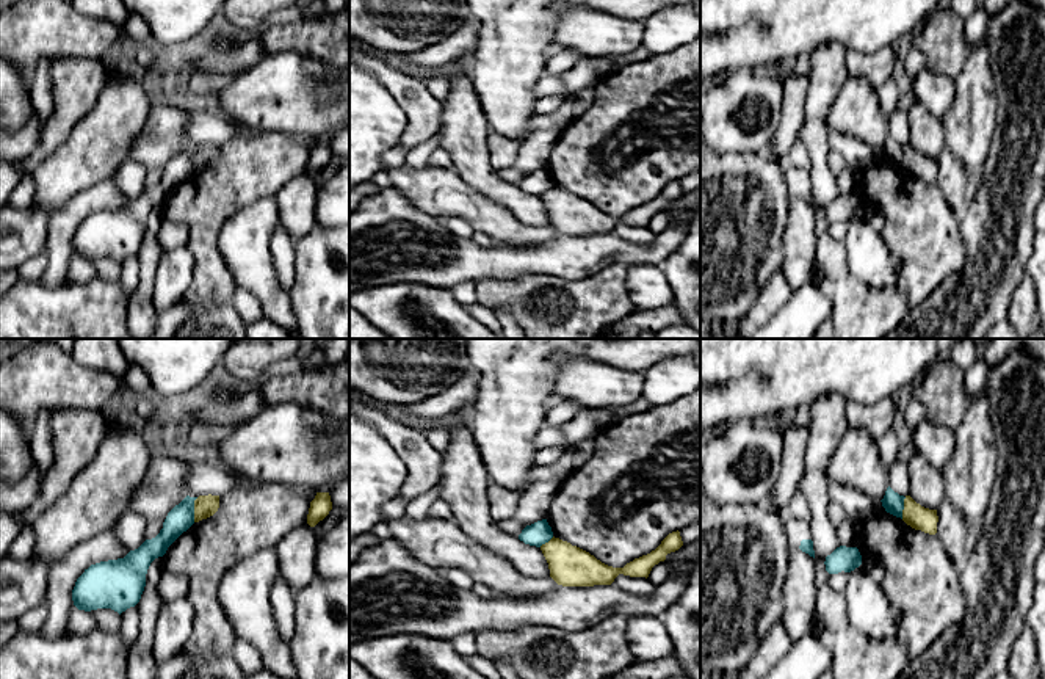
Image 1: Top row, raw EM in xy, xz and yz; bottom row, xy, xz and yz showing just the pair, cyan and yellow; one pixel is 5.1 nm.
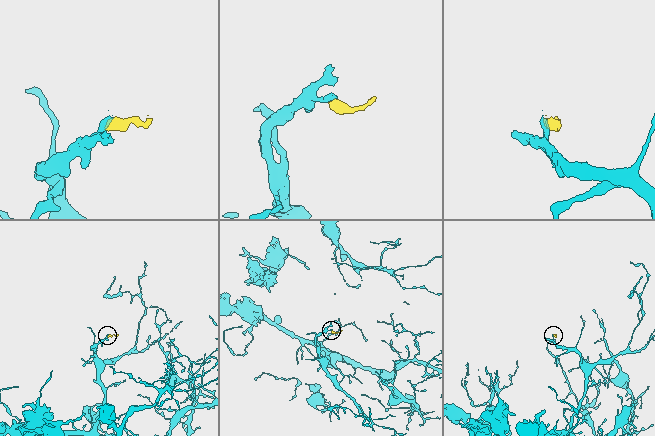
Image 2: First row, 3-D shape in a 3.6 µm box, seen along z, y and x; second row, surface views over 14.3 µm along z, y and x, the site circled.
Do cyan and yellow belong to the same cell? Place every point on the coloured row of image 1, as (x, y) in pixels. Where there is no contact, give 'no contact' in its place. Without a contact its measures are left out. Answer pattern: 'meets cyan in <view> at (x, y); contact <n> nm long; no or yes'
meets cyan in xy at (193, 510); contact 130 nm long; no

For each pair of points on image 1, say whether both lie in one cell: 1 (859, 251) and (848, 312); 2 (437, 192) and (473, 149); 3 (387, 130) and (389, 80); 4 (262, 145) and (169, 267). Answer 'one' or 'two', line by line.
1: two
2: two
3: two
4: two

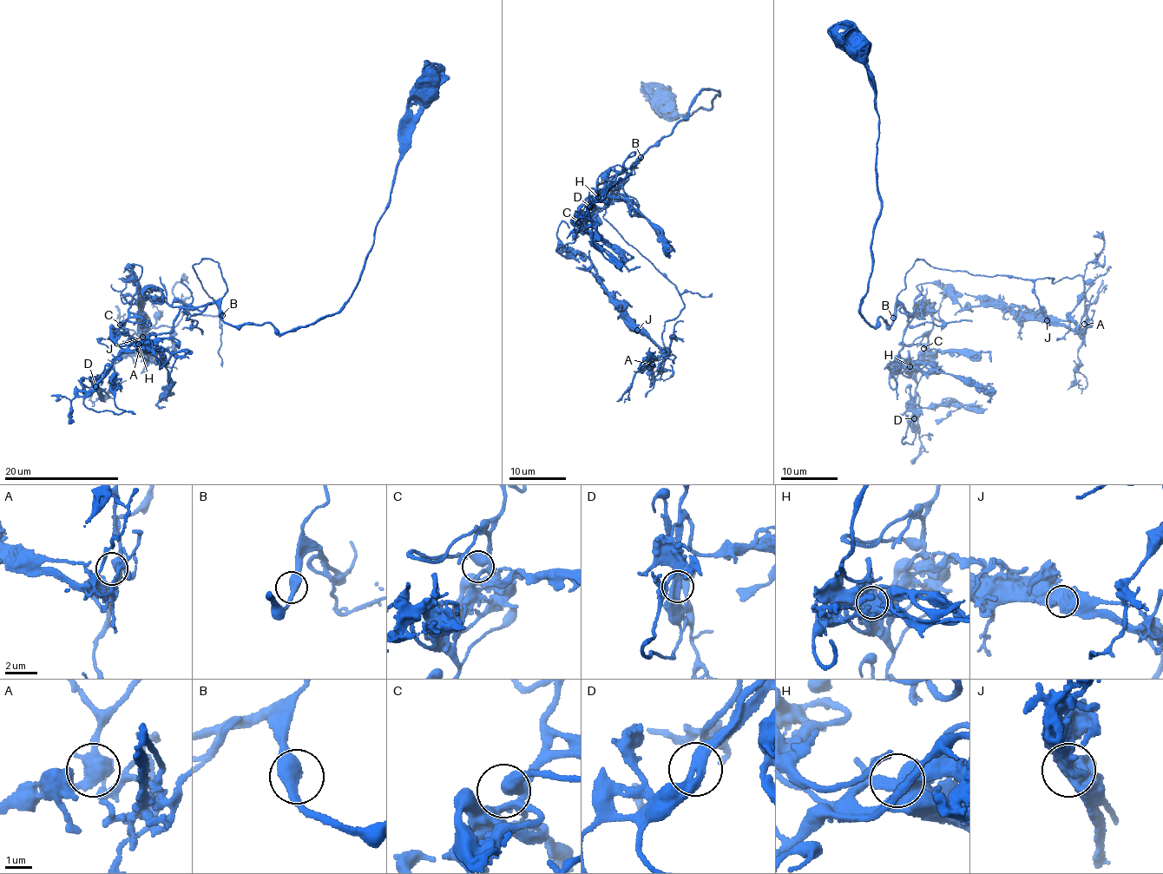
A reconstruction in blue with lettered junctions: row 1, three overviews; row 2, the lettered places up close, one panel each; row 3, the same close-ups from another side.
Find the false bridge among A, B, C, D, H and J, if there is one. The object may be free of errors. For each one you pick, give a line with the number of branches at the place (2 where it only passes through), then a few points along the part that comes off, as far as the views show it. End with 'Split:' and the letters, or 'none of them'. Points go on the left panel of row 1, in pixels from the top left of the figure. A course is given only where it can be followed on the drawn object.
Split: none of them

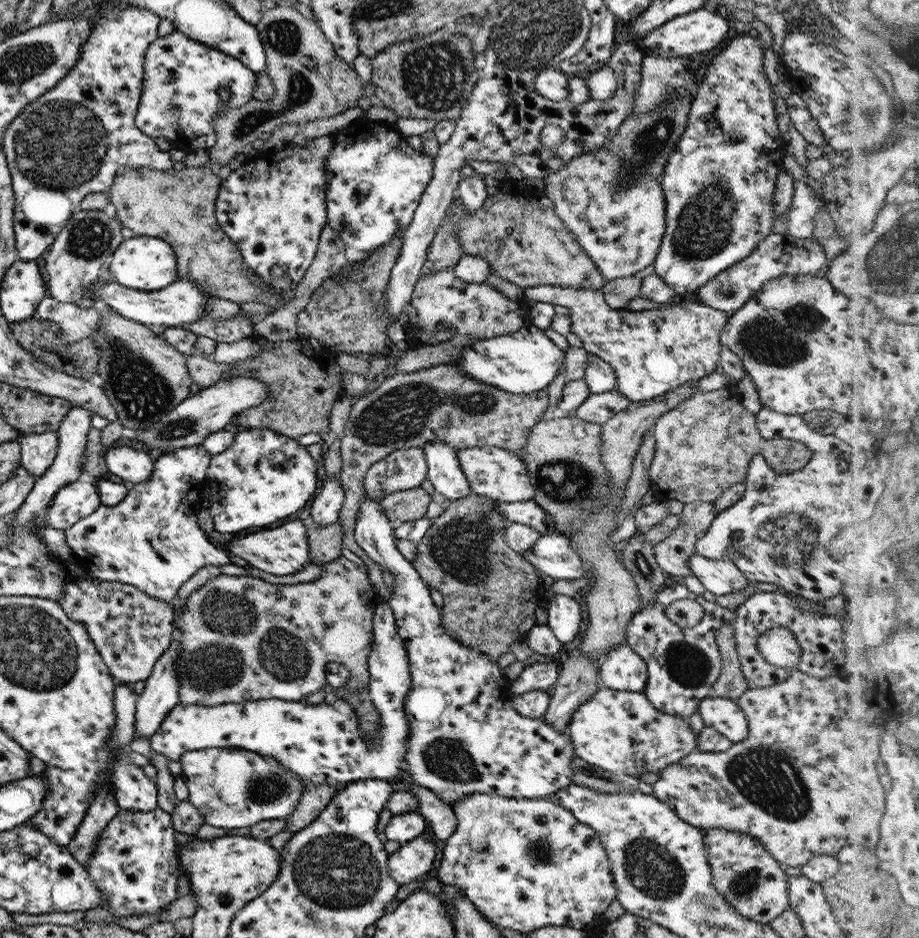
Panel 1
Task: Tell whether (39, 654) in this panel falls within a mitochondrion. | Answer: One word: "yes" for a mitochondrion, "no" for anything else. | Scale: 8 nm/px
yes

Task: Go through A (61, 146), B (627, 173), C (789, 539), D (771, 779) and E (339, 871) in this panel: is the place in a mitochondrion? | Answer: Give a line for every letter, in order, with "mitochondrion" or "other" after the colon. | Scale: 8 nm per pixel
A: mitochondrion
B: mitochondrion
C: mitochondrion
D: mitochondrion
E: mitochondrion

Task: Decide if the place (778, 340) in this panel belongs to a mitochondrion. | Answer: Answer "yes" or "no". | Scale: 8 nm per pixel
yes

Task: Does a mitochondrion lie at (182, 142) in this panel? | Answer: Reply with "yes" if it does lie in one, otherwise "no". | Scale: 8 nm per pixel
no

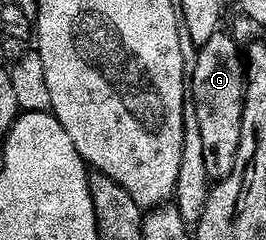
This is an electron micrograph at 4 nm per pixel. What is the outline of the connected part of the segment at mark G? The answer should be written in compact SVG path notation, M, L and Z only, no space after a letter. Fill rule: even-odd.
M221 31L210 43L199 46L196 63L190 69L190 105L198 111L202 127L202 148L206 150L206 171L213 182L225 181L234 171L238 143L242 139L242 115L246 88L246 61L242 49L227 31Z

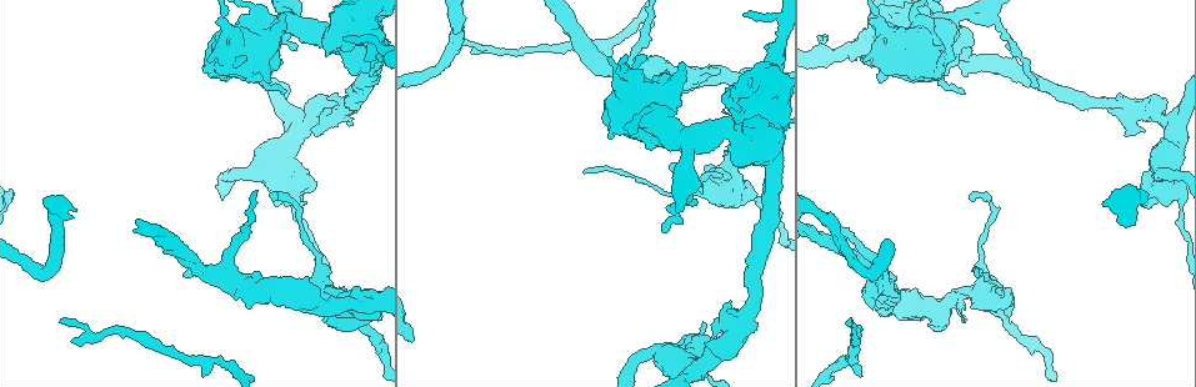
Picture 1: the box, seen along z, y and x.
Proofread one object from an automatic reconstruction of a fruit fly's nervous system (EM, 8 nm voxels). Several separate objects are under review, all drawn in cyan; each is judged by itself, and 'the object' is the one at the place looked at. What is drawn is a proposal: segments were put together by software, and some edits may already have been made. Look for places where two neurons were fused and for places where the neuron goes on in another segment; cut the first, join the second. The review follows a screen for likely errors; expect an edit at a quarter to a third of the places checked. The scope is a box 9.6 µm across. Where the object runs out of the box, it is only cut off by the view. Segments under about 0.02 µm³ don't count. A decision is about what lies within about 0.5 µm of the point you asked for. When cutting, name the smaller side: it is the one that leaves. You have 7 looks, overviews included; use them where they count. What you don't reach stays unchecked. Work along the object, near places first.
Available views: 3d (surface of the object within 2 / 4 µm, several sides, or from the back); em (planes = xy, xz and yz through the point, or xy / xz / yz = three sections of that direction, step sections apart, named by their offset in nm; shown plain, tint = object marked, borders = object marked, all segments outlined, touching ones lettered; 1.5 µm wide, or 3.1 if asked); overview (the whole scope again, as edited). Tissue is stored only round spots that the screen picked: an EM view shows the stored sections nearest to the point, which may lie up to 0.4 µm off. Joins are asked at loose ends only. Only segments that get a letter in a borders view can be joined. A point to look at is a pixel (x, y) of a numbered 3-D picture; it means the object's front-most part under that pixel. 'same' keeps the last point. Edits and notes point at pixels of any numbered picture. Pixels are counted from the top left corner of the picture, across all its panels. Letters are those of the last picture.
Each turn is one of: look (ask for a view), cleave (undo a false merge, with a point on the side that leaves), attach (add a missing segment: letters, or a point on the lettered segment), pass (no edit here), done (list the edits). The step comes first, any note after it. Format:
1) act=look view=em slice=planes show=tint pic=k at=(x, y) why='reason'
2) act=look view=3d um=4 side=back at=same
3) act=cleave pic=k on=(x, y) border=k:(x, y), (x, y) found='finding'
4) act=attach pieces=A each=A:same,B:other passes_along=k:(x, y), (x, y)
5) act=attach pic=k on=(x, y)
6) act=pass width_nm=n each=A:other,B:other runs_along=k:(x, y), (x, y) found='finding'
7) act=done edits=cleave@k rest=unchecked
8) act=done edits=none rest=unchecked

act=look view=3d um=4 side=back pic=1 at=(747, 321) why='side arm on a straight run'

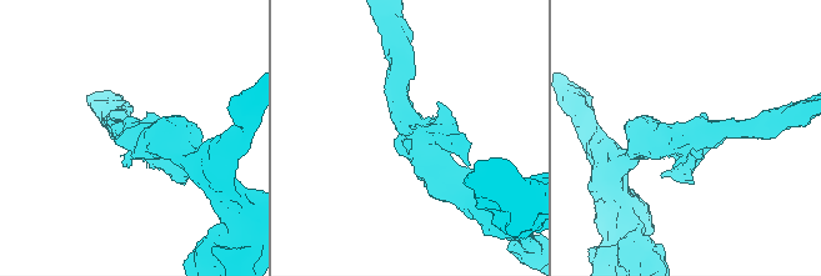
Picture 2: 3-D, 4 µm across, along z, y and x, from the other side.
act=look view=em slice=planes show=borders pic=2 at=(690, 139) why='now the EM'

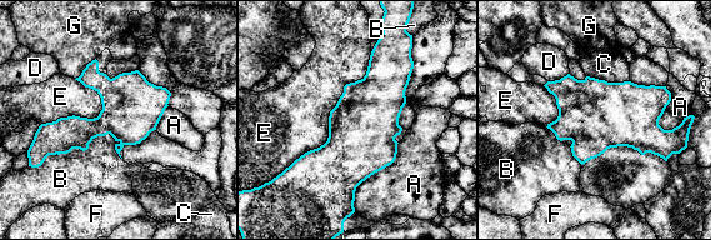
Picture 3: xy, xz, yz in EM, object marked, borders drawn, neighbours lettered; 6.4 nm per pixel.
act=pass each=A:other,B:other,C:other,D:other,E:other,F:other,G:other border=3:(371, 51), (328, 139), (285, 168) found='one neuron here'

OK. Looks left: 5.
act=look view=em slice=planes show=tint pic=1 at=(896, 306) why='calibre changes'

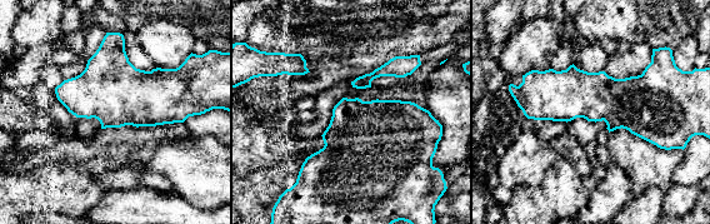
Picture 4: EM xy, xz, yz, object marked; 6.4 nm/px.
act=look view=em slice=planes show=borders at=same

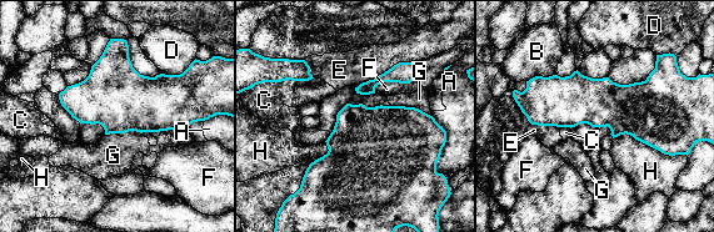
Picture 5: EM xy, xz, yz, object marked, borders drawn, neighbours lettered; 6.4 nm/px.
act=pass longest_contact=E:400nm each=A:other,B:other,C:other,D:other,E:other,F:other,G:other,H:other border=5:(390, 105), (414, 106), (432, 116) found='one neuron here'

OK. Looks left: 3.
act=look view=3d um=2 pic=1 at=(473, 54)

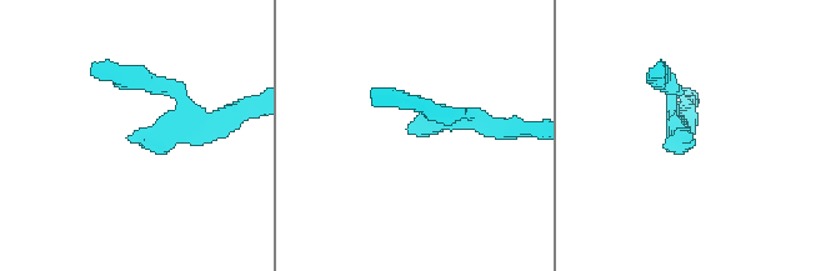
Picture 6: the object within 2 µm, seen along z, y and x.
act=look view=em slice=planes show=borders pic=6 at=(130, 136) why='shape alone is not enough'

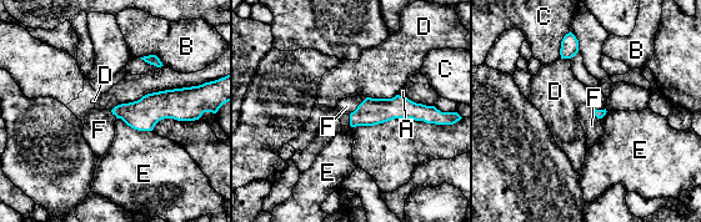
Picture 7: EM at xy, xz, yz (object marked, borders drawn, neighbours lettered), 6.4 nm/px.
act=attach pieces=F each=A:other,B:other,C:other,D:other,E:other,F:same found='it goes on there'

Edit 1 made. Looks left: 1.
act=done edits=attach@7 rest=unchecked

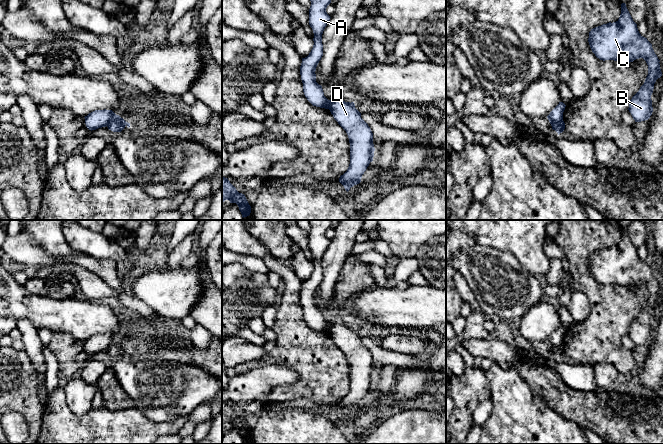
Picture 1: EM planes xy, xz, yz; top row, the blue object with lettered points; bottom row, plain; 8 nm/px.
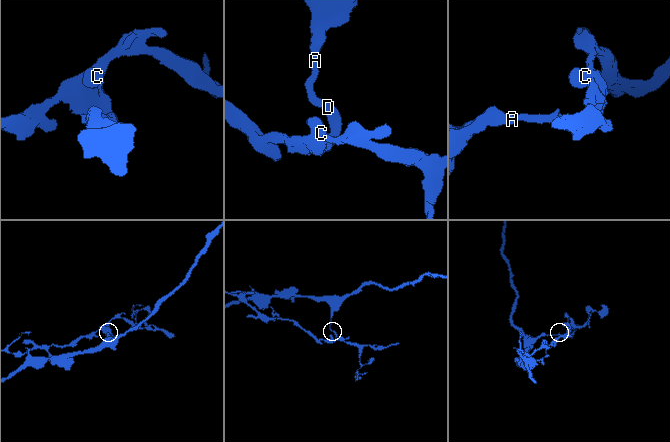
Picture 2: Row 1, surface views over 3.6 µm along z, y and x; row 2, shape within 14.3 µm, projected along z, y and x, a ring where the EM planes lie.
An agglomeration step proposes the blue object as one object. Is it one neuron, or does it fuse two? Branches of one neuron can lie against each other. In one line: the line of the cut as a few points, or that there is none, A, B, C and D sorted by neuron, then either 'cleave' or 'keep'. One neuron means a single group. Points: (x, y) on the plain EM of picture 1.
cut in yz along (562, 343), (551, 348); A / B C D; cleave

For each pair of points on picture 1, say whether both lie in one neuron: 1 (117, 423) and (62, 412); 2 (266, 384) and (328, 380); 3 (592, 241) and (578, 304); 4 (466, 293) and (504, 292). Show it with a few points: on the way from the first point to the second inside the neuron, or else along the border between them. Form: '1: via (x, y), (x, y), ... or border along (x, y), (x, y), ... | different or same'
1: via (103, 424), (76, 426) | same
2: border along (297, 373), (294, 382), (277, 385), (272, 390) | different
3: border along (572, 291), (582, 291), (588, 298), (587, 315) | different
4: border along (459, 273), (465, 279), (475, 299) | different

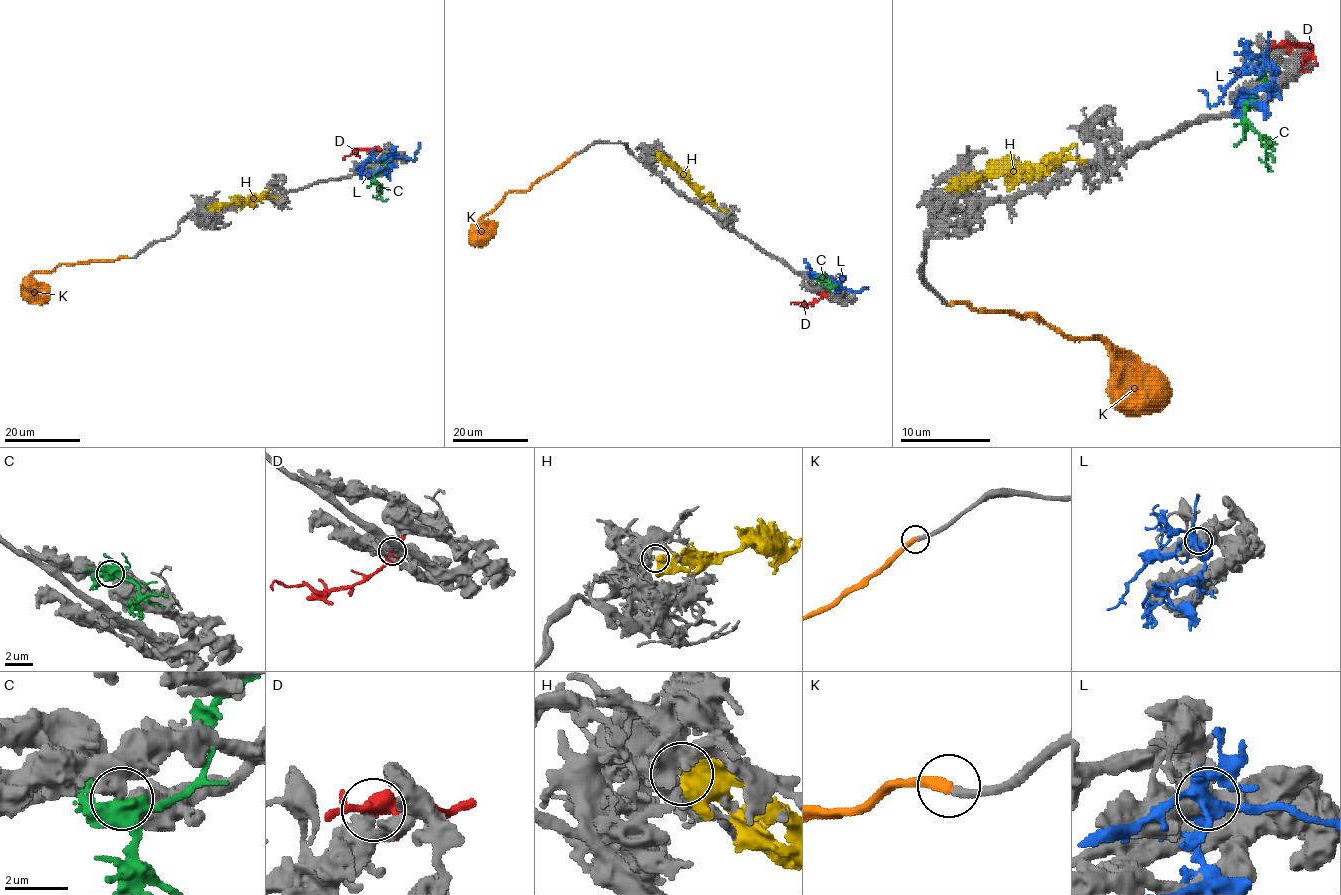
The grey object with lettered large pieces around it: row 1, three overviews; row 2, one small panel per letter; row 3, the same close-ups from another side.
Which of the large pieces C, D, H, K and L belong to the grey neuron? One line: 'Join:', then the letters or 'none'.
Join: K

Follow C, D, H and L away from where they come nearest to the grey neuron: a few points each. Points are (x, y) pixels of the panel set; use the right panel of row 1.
━━━
Please copy exactly the lines from the one containing "Picture 2: Row" through the end of the records above, leaving out every picture.

Picture 2: Row 1, surface views over 3.6 µm along z, y and x; row 2, shape within 14.3 µm, projected along z, y and x, a ring where the EM planes lie.
An agglomeration step proposes the blue object as one object. Is it one neuron, or does it fuse two? Branches of one neuron can lie against each other. In one line: the line of the cut as a few points, or that there is none, A, B, C and D sorted by neuron, then either 'cleave' or 'keep'. One neuron means a single group. Points: (x, y) on the plain EM of picture 1.
cut in yz along (562, 343), (551, 348); A / B C D; cleave

For each pair of points on picture 1, say whether both lie in one neuron: 1 (117, 423) and (62, 412); 2 (266, 384) and (328, 380); 3 (592, 241) and (578, 304); 4 (466, 293) and (504, 292). Show it with a few points: on the way from the first point to the second inside the neuron, or else along the border between them. Form: '1: via (x, y), (x, y), ... or border along (x, y), (x, y), ... | different or same'
1: via (103, 424), (76, 426) | same
2: border along (297, 373), (294, 382), (277, 385), (272, 390) | different
3: border along (572, 291), (582, 291), (588, 298), (587, 315) | different
4: border along (459, 273), (465, 279), (475, 299) | different

The grey object with lettered large pieces around it: row 1, three overviews; row 2, one small panel per letter; row 3, the same close-ups from another side.
Which of the large pieces C, D, H, K and L belong to the grey neuron? One line: 'Join:', then the letters or 'none'.
Join: K

Follow C, D, H and L away from where they come nearest to the grey neuron: a few points each. Points are (x, y) pixels of the panel set; use the right panel of row 1.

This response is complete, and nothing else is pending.